Written instruction: Copy out every one of the following lines word for word, keeping them in the same order.

Data for the task:
--

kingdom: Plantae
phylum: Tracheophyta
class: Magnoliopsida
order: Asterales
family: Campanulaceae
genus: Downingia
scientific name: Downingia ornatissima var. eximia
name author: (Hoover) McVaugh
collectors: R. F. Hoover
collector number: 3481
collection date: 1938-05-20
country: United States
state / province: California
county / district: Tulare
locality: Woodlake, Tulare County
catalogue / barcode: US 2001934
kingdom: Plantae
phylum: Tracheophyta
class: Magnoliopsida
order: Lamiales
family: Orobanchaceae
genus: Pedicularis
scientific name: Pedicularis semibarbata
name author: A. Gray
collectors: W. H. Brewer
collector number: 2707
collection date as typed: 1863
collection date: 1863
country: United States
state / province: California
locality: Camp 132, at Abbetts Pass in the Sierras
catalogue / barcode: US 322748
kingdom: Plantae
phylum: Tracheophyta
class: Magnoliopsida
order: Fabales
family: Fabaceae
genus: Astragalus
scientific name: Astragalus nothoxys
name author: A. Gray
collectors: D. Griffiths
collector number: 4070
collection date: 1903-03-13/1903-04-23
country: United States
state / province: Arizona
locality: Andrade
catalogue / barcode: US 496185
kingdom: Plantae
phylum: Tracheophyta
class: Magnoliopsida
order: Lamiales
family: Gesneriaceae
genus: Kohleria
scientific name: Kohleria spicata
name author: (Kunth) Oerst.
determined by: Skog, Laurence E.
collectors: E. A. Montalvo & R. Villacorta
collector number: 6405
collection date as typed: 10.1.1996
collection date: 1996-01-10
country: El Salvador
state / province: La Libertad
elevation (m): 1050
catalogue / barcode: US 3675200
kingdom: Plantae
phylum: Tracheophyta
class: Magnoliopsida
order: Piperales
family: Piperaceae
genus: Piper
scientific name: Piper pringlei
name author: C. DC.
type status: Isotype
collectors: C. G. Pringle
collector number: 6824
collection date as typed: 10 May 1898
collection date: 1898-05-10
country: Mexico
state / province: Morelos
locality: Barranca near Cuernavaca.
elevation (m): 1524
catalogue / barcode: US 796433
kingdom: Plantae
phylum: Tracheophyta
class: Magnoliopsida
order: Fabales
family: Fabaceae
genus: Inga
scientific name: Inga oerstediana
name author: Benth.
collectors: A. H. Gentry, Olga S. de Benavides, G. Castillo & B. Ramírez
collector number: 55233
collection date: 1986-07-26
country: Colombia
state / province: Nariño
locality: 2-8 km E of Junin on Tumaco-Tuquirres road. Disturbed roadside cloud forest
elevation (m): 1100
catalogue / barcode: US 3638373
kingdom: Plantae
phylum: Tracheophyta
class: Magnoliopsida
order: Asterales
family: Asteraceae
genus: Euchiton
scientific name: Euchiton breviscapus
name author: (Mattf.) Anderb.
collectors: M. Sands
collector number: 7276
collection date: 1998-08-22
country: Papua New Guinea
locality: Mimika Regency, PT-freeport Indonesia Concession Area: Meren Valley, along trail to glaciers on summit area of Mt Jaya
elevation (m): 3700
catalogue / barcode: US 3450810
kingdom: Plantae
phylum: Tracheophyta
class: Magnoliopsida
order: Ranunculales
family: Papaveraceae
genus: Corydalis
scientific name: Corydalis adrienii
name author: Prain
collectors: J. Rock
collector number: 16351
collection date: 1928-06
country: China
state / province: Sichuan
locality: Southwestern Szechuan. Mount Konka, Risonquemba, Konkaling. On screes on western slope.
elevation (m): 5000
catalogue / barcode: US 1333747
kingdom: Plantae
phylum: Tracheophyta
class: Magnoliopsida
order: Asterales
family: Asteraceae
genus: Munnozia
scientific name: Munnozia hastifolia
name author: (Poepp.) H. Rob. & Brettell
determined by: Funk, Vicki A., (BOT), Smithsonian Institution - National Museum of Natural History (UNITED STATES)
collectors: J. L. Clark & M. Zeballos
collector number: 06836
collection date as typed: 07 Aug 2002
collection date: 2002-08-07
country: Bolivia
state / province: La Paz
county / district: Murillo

--

Expected output:
kingdom: Plantae
phylum: Tracheophyta
class: Magnoliopsida
order: Asterales
family: Campanulaceae
genus: Downingia
scientific name: Downingia ornatissima var. eximia
name author: (Hoover) McVaugh
collectors: R. F. Hoover
collector number: 3481
collection date: 1938-05-20
country: United States
state / province: California
county / district: Tulare
locality: Woodlake, Tulare County
catalogue / barcode: US 2001934
kingdom: Plantae
phylum: Tracheophyta
class: Magnoliopsida
order: Lamiales
family: Orobanchaceae
genus: Pedicularis
scientific name: Pedicularis semibarbata
name author: A. Gray
collectors: W. H. Brewer
collector number: 2707
collection date as typed: 1863
collection date: 1863
country: United States
state / province: California
locality: Camp 132, at Abbetts Pass in the Sierras
catalogue / barcode: US 322748
kingdom: Plantae
phylum: Tracheophyta
class: Magnoliopsida
order: Fabales
family: Fabaceae
genus: Astragalus
scientific name: Astragalus nothoxys
name author: A. Gray
collectors: D. Griffiths
collector number: 4070
collection date: 1903-03-13/1903-04-23
country: United States
state / province: Arizona
locality: Andrade
catalogue / barcode: US 496185
kingdom: Plantae
phylum: Tracheophyta
class: Magnoliopsida
order: Lamiales
family: Gesneriaceae
genus: Kohleria
scientific name: Kohleria spicata
name author: (Kunth) Oerst.
determined by: Skog, Laurence E.
collectors: E. A. Montalvo & R. Villacorta
collector number: 6405
collection date as typed: 10.1.1996
collection date: 1996-01-10
country: El Salvador
state / province: La Libertad
elevation (m): 1050
catalogue / barcode: US 3675200
kingdom: Plantae
phylum: Tracheophyta
class: Magnoliopsida
order: Piperales
family: Piperaceae
genus: Piper
scientific name: Piper pringlei
name author: C. DC.
type status: Isotype
collectors: C. G. Pringle
collector number: 6824
collection date as typed: 10 May 1898
collection date: 1898-05-10
country: Mexico
state / province: Morelos
locality: Barranca near Cuernavaca.
elevation (m): 1524
catalogue / barcode: US 796433
kingdom: Plantae
phylum: Tracheophyta
class: Magnoliopsida
order: Fabales
family: Fabaceae
genus: Inga
scientific name: Inga oerstediana
name author: Benth.
collectors: A. H. Gentry, Olga S. de Benavides, G. Castillo & B. Ramírez
collector number: 55233
collection date: 1986-07-26
country: Colombia
state / province: Nariño
locality: 2-8 km E of Junin on Tumaco-Tuquirres road. Disturbed roadside cloud forest
elevation (m): 1100
catalogue / barcode: US 3638373
kingdom: Plantae
phylum: Tracheophyta
class: Magnoliopsida
order: Asterales
family: Asteraceae
genus: Euchiton
scientific name: Euchiton breviscapus
name author: (Mattf.) Anderb.
collectors: M. Sands
collector number: 7276
collection date: 1998-08-22
country: Papua New Guinea
locality: Mimika Regency, PT-freeport Indonesia Concession Area: Meren Valley, along trail to glaciers on summit area of Mt Jaya
elevation (m): 3700
catalogue / barcode: US 3450810
kingdom: Plantae
phylum: Tracheophyta
class: Magnoliopsida
order: Ranunculales
family: Papaveraceae
genus: Corydalis
scientific name: Corydalis adrienii
name author: Prain
collectors: J. Rock
collector number: 16351
collection date: 1928-06
country: China
state / province: Sichuan
locality: Southwestern Szechuan. Mount Konka, Risonquemba, Konkaling. On screes on western slope.
elevation (m): 5000
catalogue / barcode: US 1333747
kingdom: Plantae
phylum: Tracheophyta
class: Magnoliopsida
order: Asterales
family: Asteraceae
genus: Munnozia
scientific name: Munnozia hastifolia
name author: (Poepp.) H. Rob. & Brettell
determined by: Funk, Vicki A., (BOT), Smithsonian Institution - National Museum of Natural History (UNITED STATES)
collectors: J. L. Clark & M. Zeballos
collector number: 06836
collection date as typed: 07 Aug 2002
collection date: 2002-08-07
country: Bolivia
state / province: La Paz
county / district: Murillo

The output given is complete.